The Pet Poison Helpline confirms that cases of xylitol poisoning have increased dramatically in recent years. “In 2018 we received nearly 4,000 cases and now have more than 20,000 such cases in our database,” Dr. Ahna Brutlag, the helpline’s Director of Veterinary Services, told the American Kennel Club. “Looking back over the past five full years of data (2013–2018), we’ve had a 230% increase in the number of xylitol cases.”

“While more dog owners have heard about xylitol, they’re still thinking it’s mainly in food products such as sugar-free gum, candy, and other foods,” Dr. Brutlag went on. “More recently, we’re seeing it turn up in all sorts of surprising places—deodorant, peanut butter, personal lubricants, sleep aid pills (i.e., rapid dissolve melatonin tabs), shaving cream,human toothpaste, etc. Until recently, no one thought that their dog chewing into a tube of shaving cream or personal lubricant would pose a risk for fatality. ”

Here’s an opportunity to learn about this substance, why it’s dangerous to dogs, and what to do if your dog eats it.

What Is Xylitol?

Xylitol is a sugar substitute most often associated with “sugar-free” chewing gum and mints, but, as Dr. Brutlag points out, it’s also found in plenty of other places, including some brands of peanut butter, toothpastes, certain medications and vitamins, many sugar-free products (such as chocolate, JELLO, yogurt, and pudding), and even some household products such as baby wipes and lip balm. A comprehensive list of products is available hereVCA Hospitals reports that xylitol is 100 times more toxic to dogs than chocolate.

Why Is Xylitol So Dangerous?

According to Caroline Coile, AKC Family Dog Nutrition & Health columnist: “The dog’s pancreas confuses xylitol with real sugar and releases insulin to store it. The insulin removes real sugar from the bloodstream and the dog can become weak, and have tremors and even seizures starting within 30 minutes of eating it.” Other symptoms of hypoglycemia include poor coordination and vomiting/diarrhea.

Liver failure (and death) can also result from xylitol ingestion, and symptoms can take as much as eight hours to show up. Even a very small amount of xylitol can be fatal—in a small-breed dog, as little as two pieces of certain flavors of sugarless gum can cause problems.
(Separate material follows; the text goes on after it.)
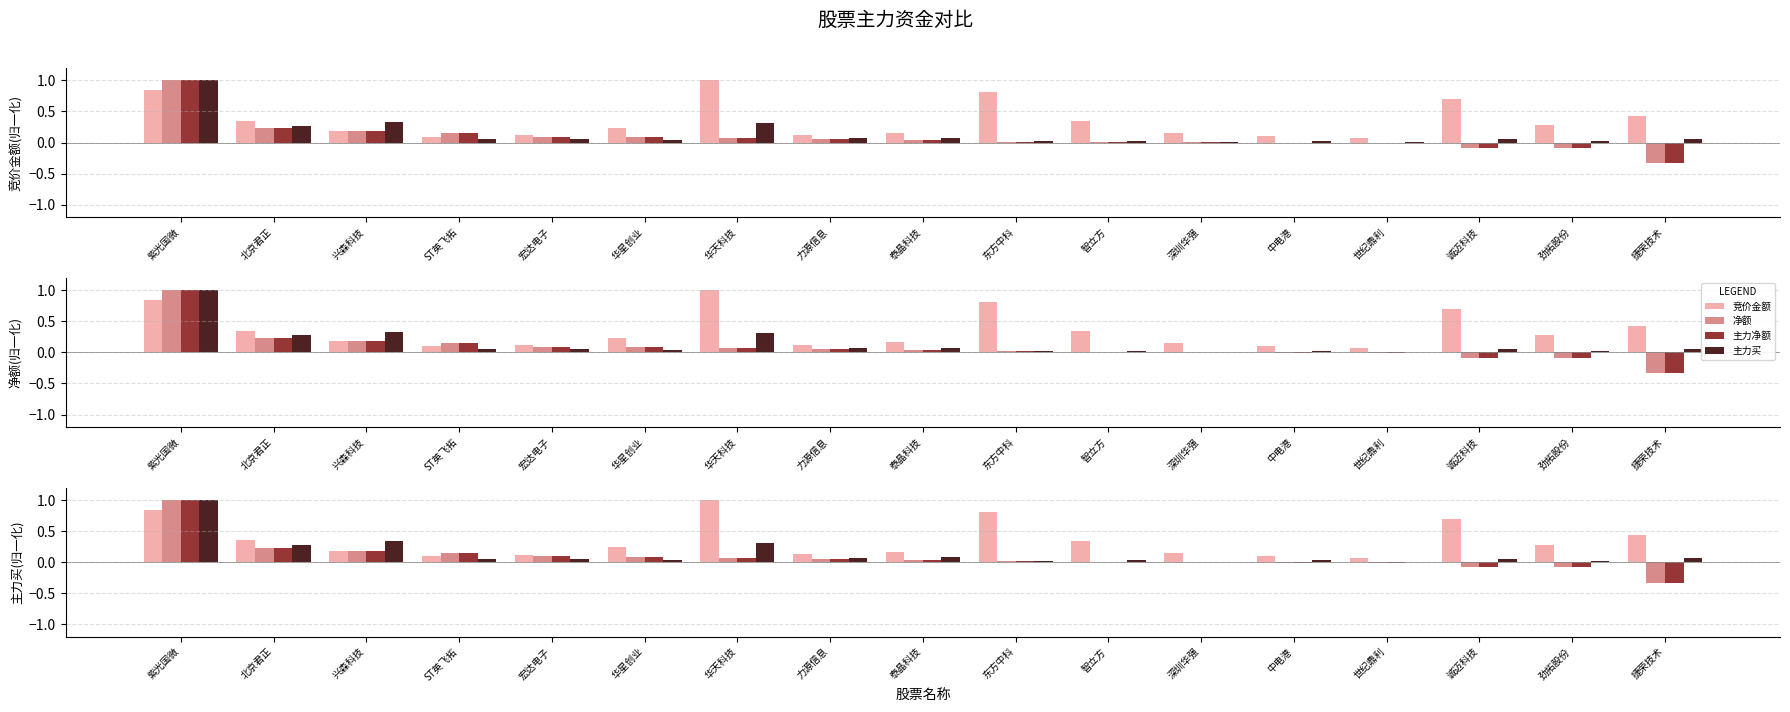

At how many categories does at least one series exceed 0?

17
Beagle sleeping on a rug at home.

How Is Xylitol Poisoning Treated?

If you suspect your dog ate something with xylitol in it, no matter how little it was, contact your veterinarian (or an emergency veterinarian if off-hours) immediately.
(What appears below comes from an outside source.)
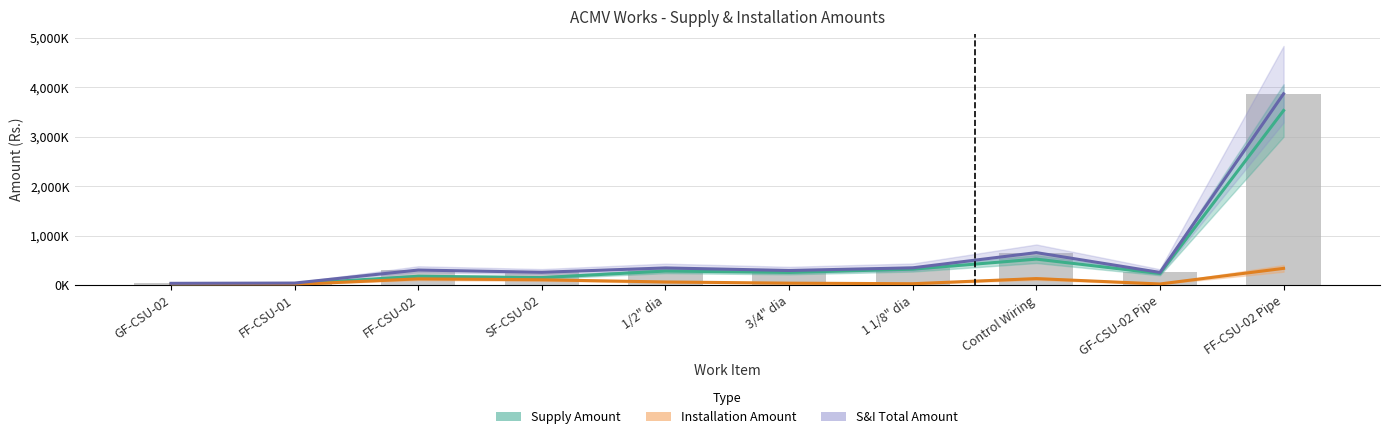

At SF-CSU-02, list the series in order from smallest to largest.

Installation Amount, Supply Amount, Supply & Installation Total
“Because the amount of xylitol in gum and other products varies so widely and because some manufacturers don’t report how much is in their product, it’s important to call your veterinarian as soon as possible if he ate something with xylitol in it,” Coile says.

A good prognosis is dependent on how quickly the pet is treated. Your veterinarian may need to stabilize your pet’s blood sugar, give intravenous fluids, monitor your pet, and use other therapies to treat symptoms.

How Can I Protect My Dog?

Read the ingredients: If you’re offering your dog peanut butter, look for xylitol in the ingredients, as some brands, namely specialty brands, are using the sugar substitute to sweeten their product. Also, check the label on products with buzz words relating to sugar, such as “reduced sugar,” “diabetic-friendly,” “cavity-free,” or “no sugar added,” for example, as these also may contain xylitol.
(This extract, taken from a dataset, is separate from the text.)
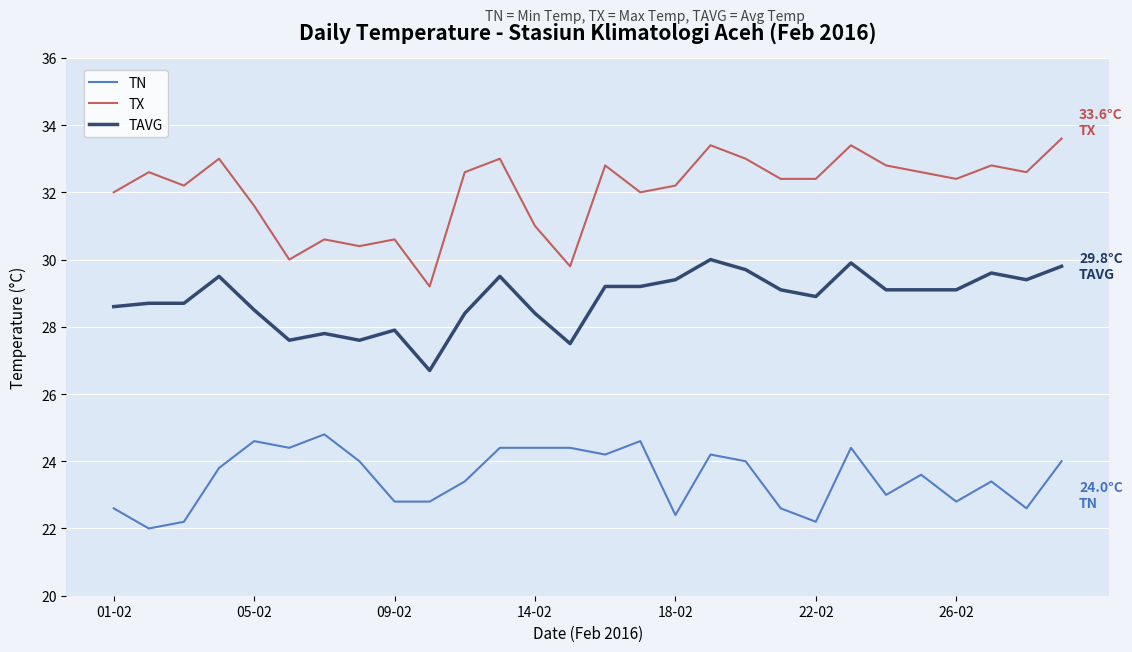

At how many categories does at least one series exceed 22?

28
If xylitol is listed as the first or second ingredient, that product is the most toxic. Regardless, always notify a veterinarian as soon as possible if you suspect your dog has ingested anything that contains xylitol.

Keep gum, candies, mints, and purses out of reach: Even if you don’t typically have these items in your home, be sure that guests visiting keep their purses out of the dog’s reach in case they are carrying xylitol-containing medications or products, such as gum, mints, or candies. Also, be aware of household products that contain xylitol and find alternatives or store them where your dog cannot reach them.

Be prepared: Post the phone number to the Pet Poison Helpline (855-764-7661) as well as the number and address for your local emergency veterinarian in a place where all household members can see it. This is a good idea for all pet-related emergencies. That way, if your dog eats xylitol or another toxic substance, you’ll save precious minutes getting him or her treatment immediately.